Diary 2

62 10 3
                                    

Pagi ini Dimas dibuat kesal dengan Gilang dan juga si Bagas. Niat awal dia bangun pagi - pagi sekali sebenarnya karena dia mau berangkat ke sekolah sendirian.

Tapi ternyata Martabak berkehendak lain. Subuh - subuh setelah Dimas selesai mandi, dia dikejutkan dengan Gilang yang sudah berdiri di depan pintu kamar mandi sembari menampilkan senyum mesumnya.

Dimas yang masih setengah sadar memukul kepala Gilang dengan gayung lovenya. Demi martabak yang dicocol sambel Mamanya, dia nggak bermaksud menganiaya Gilang. Dia pikir Gilang ini setan, soalnya subuh - subuh di rumah dia itu masih gelap, lampu rumah nggak boleh dinyalain. Kata Papanya biar hemat. Tampang Gilang yang hanya terlihat mata dan giginya saja membuat Dimas kaget setengah modar.

Dan karena ini juga dia dimarahi Mama dan Papanya dengan alasan yang berbeda.

Kalau Mamanya memarahi dia karena dia memukul kepala si Gilang sampai yang dia pukul terlihat setengah linglung.

Nah kalau Papanya memarahi dia karena Dimas kurang keras memukul kepala si Gilang. Harusnya sampai pecah sekalian..

Gayungnya. Kalau kepalanya ya jangan sampe, bukan takut dilaporin polisi, Papanya takut kalo sampe ngeluarin duit.

Setelah kejadian itu, sekarang Dimas malah menjadi rebutan antara Gilang dan Bagas.

"Gue yang anter," Bagas menarik tangan Dimas.

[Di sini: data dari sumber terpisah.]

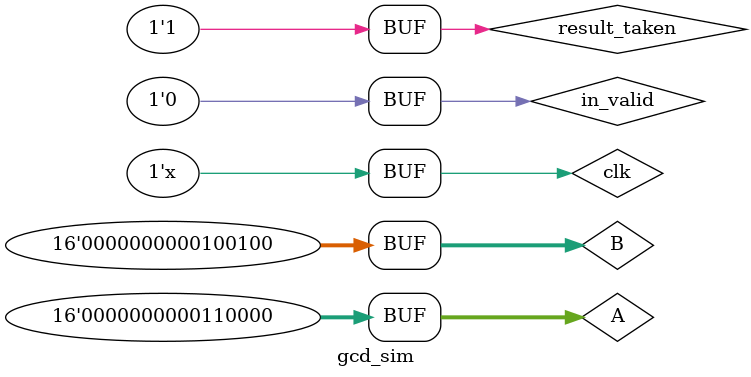
<source format=v>
`timescale 1ns / 1ps

module gcd_sim;

  
  reg clk=0;
  reg [15:0] A, B;
  reg in_valid, rst, result_taken;
  wire [15:0] result_data;
  wire idle, result_valid;
  
  always #5 clk=~clk;

  gcd gcd_inst (
    .A(A),
    .B(B),
    .clk(clk),
    .in_valid(in_valid),
    .idle(idle),
    .rst(rst),
    .result_taken(result_taken),
    .result_data(result_data),
    .result_valid(result_valid)
  );




  initial begin
   
   
    in_valid = 0;
    result_taken = 0;
    A = 48;
    B = 36;

    #10;

    in_valid = 1;
    
    #10;

    in_valid = 0;
   
    #100; 
    
   
    result_taken = 1;
    

  end

endmodule

</source>
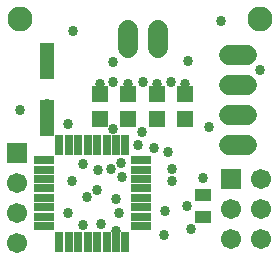
<source format=gts>
G75*
%MOIN*%
%OFA0B0*%
%FSLAX25Y25*%
%IPPOS*%
%LPD*%
%AMOC8*
5,1,8,0,0,1.08239X$1,22.5*
%
%ADD10C,0.08300*%
%ADD11R,0.05524X0.03950*%
%ADD12R,0.04737X0.12414*%
%ADD13R,0.06700X0.06700*%
%ADD14C,0.06700*%
%ADD15R,0.05524X0.05524*%
%ADD16R,0.06600X0.02800*%
%ADD17R,0.02800X0.06600*%
%ADD18C,0.06737*%
%ADD19C,0.03400*%
D10*
X0009357Y0093333D03*
X0089357Y0093333D03*
D11*
X0070307Y0034427D03*
X0070307Y0027340D03*
D12*
X0018157Y0060235D03*
X0018157Y0079132D03*
D13*
X0008157Y0048633D03*
X0079657Y0039883D03*
D14*
X0008157Y0018633D03*
X0008157Y0028633D03*
X0008157Y0038633D03*
X0079657Y0029883D03*
X0079657Y0019883D03*
X0089657Y0019883D03*
X0089657Y0029883D03*
X0089657Y0039883D03*
D15*
X0064307Y0059899D03*
X0064307Y0068167D03*
X0054807Y0068167D03*
X0054807Y0059899D03*
X0045307Y0059899D03*
X0045307Y0068167D03*
X0035807Y0068167D03*
X0035807Y0059899D03*
D16*
X0049607Y0046133D03*
X0049607Y0043033D03*
X0049607Y0039833D03*
X0049607Y0036733D03*
X0049607Y0033533D03*
X0049607Y0030433D03*
X0049607Y0027233D03*
X0049607Y0024133D03*
X0017207Y0024133D03*
X0017207Y0027233D03*
X0017207Y0030433D03*
X0017207Y0033533D03*
X0017207Y0036733D03*
X0017207Y0039833D03*
X0017207Y0043033D03*
X0017207Y0046133D03*
D17*
X0022407Y0051333D03*
X0025507Y0051333D03*
X0028707Y0051333D03*
X0031807Y0051333D03*
X0035007Y0051333D03*
X0038107Y0051333D03*
X0041307Y0051333D03*
X0044407Y0051333D03*
X0044407Y0018933D03*
X0041307Y0018933D03*
X0038107Y0018933D03*
X0035007Y0018933D03*
X0031807Y0018933D03*
X0028707Y0018933D03*
X0025507Y0018933D03*
X0022407Y0018933D03*
D18*
X0078889Y0051333D02*
X0084826Y0051333D01*
X0084826Y0061333D02*
X0078889Y0061333D01*
X0078889Y0071333D02*
X0084826Y0071333D01*
X0084826Y0081333D02*
X0078889Y0081333D01*
X0055357Y0083615D02*
X0055357Y0089552D01*
X0045357Y0089552D02*
X0045357Y0083615D01*
D19*
X0040357Y0078833D03*
X0040357Y0072333D03*
X0045307Y0071533D03*
X0050107Y0072333D03*
X0054857Y0071583D03*
X0059607Y0072333D03*
X0064307Y0071533D03*
X0065357Y0079333D03*
X0076107Y0092583D03*
X0089107Y0076333D03*
X0072357Y0057083D03*
X0059857Y0043333D03*
X0059857Y0039083D03*
X0064857Y0030833D03*
X0057607Y0029083D03*
X0057357Y0021333D03*
X0066357Y0023333D03*
X0070357Y0040083D03*
X0058607Y0048833D03*
X0053857Y0050333D03*
X0048607Y0051333D03*
X0049857Y0055583D03*
X0040357Y0056583D03*
X0042857Y0045083D03*
X0039607Y0043333D03*
X0043107Y0040583D03*
X0041357Y0033333D03*
X0042357Y0028633D03*
X0041357Y0022633D03*
X0036107Y0024833D03*
X0030257Y0024633D03*
X0025369Y0028517D03*
X0031607Y0033833D03*
X0034857Y0036333D03*
X0035107Y0042833D03*
X0030107Y0044833D03*
X0026607Y0039083D03*
X0025357Y0058333D03*
X0018107Y0064833D03*
X0009357Y0062833D03*
X0026857Y0089083D03*
X0035807Y0071533D03*
M02*

</source>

Gilang tak mau kalah, dia kembali menarik tangan Dimas untuk lebih mendekat ke arahnya, "Gue aja."

"Gue abangnya!" ujar Bagas dengan lantang.

"Gue temen sekolahnya!" Gilang tidak mau kalah lagi.

"Gue Mamanya," sahut Sasa yang sedari tadi menyimak.

"Gue Papanya," si Bapak ikut - ikutan.

"SAYA TEH AKANG BUBUR. BUBURNYA DIBELI TEH!" ini si Akang Bubur ngikut aja.

Dimas yang dari tadi sudah jengah segera meloloskan diri dari ke dua laki - laki bodoh ini.

"Gue. Berangkat. Sendiri," final Dimas. Dia dengan geram memukul kepala Bagas dan Gilang bergantian.

Bagas mencekal tangan adiknya, "No."

"Bodo amat," balas Dimas.

"Gue bilang nggak ya nggak. Bahaya berangkat sendiri," lanjut Bagas.

Dimas menatapnya jijik, "Nggak salah ngomong gitu ke gue?"

"Bagian mananya yang salah? Gue cuma khawatir. Nggak ada yang tau kedepannya," si Bagas masih kukuh.

"Kalo di tengah jalan tiba - tiba ada martabak yang disusun buat nuntun lo ke tempat jebakannya terus lo digangbang? Keperawanan lo jadi taruhannya loh ini," cerocos Bagas.

Kuahnya muncrat kemana - mana, bahkan si Bapak dengan wajah kalemnya udah payungan mesra bareng istrinya.

"Lo pikir gue tikus? Keperawanan mata lo, gue nggak sebodoh lo anjing!" dengus Dimas.

"Nggak. Kali ini gue sependapat sama Bang Bagas, lo nggak boleh berangkat sendirian. Bahaya, banyak buaya diluar sana. Lebih aman kalo lo berangkat sama gue," potong Gilang.

"Lo orang luar mending diem, gue lagi ngomong sama abang gue," dingin Dimas.

Gilang kena mental breakfast seketika, kata 'orang luar' terus menerus menggema di pikirannya.

Gilang yang udah bete mendekati Bapak kalem yang asik ngopi sambil payungan.

"Sakit? Nih obat buat kamu," si Bapak ngasi pisau ke arah Gilang.